— start of Data shown —

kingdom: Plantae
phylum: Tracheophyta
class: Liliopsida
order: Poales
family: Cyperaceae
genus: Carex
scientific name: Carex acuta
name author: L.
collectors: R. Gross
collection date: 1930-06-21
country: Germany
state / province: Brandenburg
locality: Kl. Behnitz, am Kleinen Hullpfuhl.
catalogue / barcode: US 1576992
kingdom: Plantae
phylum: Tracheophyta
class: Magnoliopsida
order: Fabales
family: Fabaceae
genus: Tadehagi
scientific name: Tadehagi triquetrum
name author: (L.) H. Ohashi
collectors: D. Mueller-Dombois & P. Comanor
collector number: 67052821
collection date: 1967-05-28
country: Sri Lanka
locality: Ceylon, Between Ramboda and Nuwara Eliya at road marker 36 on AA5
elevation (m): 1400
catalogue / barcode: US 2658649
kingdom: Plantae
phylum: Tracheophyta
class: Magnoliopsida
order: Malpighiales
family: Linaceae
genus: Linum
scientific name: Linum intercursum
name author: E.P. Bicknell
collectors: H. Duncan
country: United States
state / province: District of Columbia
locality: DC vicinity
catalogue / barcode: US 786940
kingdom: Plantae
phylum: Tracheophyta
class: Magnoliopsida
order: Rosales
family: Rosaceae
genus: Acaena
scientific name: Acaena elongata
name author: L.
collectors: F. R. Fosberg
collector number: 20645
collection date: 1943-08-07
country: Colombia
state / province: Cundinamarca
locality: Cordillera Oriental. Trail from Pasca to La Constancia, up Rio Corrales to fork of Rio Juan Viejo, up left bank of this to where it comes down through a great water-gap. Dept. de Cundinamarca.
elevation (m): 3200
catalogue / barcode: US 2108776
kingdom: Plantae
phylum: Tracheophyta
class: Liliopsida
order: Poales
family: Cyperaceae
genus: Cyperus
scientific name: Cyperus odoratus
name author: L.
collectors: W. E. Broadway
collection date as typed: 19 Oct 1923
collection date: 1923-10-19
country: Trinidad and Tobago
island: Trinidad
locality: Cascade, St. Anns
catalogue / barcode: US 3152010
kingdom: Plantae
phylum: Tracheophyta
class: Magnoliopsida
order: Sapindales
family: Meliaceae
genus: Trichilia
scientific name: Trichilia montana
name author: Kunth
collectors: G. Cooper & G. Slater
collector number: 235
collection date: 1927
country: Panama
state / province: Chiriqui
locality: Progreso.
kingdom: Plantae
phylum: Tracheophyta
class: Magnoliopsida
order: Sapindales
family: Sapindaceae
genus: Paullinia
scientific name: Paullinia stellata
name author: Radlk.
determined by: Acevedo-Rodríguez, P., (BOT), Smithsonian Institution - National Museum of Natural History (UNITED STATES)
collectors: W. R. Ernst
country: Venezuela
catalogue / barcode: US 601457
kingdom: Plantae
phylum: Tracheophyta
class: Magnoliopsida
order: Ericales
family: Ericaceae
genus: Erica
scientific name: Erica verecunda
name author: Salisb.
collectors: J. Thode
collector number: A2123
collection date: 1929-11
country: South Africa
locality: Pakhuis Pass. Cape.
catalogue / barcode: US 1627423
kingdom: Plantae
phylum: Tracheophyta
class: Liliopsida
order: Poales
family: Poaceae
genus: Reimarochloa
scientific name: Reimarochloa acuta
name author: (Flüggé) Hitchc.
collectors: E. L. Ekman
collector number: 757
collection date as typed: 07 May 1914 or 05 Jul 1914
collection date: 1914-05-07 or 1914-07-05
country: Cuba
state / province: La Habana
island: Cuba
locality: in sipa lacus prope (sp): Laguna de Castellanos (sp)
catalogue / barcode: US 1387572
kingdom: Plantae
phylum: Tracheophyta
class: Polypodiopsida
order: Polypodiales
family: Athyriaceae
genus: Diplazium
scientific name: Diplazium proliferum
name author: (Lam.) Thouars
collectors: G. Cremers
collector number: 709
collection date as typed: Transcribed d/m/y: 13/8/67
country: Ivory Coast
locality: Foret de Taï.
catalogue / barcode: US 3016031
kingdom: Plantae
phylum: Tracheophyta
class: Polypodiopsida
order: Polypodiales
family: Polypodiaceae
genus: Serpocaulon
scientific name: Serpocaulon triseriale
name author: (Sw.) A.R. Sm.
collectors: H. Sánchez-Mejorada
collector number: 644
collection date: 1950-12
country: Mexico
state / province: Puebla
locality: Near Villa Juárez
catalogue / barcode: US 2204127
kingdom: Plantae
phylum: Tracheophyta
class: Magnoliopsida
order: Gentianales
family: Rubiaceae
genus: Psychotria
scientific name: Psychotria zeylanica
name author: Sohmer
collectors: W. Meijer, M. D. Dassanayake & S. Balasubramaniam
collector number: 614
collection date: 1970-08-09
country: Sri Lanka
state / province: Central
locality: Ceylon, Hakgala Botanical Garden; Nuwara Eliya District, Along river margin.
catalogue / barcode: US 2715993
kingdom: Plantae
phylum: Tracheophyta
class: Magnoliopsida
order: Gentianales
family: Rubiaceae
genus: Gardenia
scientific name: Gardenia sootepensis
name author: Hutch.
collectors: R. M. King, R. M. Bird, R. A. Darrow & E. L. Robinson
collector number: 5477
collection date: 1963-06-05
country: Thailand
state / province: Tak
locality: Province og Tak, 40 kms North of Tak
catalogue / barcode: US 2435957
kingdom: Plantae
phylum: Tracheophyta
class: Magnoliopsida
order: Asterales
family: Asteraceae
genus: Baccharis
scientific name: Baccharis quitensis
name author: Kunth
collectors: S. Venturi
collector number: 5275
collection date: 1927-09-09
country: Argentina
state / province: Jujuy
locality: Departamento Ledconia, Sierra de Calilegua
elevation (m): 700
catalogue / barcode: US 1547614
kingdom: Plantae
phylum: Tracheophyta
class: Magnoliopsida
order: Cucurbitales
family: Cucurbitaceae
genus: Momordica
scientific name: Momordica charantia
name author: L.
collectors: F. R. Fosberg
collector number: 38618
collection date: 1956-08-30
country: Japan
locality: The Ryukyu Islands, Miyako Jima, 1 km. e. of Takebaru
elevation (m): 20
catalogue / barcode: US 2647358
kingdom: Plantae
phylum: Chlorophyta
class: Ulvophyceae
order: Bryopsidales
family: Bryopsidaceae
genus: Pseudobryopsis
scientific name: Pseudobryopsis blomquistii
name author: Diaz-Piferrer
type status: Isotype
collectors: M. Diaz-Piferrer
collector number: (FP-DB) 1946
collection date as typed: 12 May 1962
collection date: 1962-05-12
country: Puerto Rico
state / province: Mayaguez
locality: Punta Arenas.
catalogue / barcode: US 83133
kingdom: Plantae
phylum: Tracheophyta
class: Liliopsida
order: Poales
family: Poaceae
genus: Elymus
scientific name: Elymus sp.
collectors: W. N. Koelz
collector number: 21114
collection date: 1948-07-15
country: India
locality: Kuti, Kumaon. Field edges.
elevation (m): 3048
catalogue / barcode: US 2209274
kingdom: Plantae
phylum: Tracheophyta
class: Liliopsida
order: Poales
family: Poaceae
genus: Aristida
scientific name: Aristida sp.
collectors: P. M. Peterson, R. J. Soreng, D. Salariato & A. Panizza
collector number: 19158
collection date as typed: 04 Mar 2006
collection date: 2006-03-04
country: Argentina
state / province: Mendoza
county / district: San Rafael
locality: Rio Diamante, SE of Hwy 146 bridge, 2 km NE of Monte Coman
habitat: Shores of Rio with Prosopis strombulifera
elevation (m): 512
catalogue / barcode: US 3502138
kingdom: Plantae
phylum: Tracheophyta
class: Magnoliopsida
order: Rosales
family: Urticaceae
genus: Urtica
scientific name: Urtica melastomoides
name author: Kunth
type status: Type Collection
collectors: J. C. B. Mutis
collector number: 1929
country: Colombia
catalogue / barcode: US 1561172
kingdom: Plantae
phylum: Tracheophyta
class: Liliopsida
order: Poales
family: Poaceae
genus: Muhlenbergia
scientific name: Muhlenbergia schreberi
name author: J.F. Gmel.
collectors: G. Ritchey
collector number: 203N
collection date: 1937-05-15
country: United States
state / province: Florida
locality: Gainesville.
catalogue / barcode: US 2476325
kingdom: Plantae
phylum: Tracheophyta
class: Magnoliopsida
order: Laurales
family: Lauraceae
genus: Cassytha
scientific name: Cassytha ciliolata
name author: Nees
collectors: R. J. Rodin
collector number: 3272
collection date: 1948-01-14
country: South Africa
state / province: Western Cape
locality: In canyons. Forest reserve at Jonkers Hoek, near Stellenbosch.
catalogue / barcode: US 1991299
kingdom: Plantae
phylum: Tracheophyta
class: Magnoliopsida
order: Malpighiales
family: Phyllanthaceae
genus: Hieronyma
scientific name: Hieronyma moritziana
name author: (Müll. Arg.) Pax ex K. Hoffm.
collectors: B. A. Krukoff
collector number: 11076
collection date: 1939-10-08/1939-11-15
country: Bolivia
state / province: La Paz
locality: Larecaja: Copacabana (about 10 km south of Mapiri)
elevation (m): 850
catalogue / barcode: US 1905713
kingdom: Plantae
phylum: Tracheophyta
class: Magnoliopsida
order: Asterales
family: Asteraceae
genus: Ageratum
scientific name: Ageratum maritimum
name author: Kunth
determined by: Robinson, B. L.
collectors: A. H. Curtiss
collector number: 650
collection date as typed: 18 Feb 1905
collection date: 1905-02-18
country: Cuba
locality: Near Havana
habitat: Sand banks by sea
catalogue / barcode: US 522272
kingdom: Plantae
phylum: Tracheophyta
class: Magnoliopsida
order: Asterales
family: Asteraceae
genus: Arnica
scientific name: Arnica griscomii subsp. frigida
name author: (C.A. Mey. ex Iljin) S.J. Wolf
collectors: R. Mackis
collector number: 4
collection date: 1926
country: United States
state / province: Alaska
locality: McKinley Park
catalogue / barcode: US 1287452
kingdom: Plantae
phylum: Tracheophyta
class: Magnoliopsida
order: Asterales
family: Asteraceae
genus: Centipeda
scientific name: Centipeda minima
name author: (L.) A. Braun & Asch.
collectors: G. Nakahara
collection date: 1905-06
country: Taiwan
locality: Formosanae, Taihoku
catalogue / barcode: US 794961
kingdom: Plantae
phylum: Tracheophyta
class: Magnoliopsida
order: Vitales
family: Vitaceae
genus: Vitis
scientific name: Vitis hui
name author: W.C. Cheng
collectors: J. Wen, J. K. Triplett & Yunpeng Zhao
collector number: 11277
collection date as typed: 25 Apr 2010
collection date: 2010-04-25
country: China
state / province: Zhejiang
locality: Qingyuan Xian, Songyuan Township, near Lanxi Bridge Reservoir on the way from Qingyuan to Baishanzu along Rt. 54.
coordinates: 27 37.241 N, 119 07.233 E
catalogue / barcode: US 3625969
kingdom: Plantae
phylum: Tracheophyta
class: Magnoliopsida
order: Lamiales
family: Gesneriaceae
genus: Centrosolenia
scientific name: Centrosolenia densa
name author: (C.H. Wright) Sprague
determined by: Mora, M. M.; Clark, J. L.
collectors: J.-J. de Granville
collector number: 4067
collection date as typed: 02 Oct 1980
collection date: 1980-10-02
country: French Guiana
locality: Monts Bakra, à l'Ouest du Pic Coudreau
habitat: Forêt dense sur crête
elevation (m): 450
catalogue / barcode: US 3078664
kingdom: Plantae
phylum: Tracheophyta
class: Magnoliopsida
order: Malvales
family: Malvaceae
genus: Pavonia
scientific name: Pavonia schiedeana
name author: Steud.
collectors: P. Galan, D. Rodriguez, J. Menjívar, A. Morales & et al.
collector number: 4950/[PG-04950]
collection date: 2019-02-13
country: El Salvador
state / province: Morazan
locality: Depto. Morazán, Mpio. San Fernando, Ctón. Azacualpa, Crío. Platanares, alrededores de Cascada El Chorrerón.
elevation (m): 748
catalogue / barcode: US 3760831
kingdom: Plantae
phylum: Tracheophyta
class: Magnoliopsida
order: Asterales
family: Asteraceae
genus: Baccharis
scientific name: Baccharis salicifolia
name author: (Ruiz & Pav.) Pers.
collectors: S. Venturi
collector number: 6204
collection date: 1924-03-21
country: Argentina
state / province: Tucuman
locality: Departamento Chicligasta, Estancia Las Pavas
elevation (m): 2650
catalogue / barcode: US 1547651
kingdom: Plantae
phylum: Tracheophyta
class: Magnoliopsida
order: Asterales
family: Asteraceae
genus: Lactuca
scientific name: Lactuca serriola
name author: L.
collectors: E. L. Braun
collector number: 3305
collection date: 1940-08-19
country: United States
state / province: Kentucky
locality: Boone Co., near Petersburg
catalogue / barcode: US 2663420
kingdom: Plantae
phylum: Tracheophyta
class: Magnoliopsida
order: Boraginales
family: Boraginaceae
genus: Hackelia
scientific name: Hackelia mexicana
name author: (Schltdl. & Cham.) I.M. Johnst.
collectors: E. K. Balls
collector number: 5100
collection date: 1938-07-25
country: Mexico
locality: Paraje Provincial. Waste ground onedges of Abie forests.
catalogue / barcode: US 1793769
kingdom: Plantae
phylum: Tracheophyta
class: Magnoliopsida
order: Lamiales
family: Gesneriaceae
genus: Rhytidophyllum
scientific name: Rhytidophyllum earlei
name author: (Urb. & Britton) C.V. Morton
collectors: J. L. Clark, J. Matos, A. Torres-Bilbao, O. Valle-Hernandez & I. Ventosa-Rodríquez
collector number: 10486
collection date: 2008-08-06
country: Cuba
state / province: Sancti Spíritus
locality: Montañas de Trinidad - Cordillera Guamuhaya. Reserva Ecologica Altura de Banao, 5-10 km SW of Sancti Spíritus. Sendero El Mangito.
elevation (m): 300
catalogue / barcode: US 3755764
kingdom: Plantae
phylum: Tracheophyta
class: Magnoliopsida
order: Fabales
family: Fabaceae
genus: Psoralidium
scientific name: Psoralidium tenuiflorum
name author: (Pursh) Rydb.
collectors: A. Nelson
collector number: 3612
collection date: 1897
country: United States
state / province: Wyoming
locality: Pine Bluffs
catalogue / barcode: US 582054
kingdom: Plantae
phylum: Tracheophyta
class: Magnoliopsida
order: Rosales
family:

— end of Data shown —

Required work: Copy out the lines of the items above verbatim, from the line with "locality: Boone Co., near Petersburg" to the line with "locality: Paraje Provincial.", and include both of those lines.

Task output:
locality: Boone Co., near Petersburg
catalogue / barcode: US 2663420
kingdom: Plantae
phylum: Tracheophyta
class: Magnoliopsida
order: Boraginales
family: Boraginaceae
genus: Hackelia
scientific name: Hackelia mexicana
name author: (Schltdl. & Cham.) I.M. Johnst.
collectors: E. K. Balls
collector number: 5100
collection date: 1938-07-25
country: Mexico
locality: Paraje Provincial. Waste ground onedges of Abie forests.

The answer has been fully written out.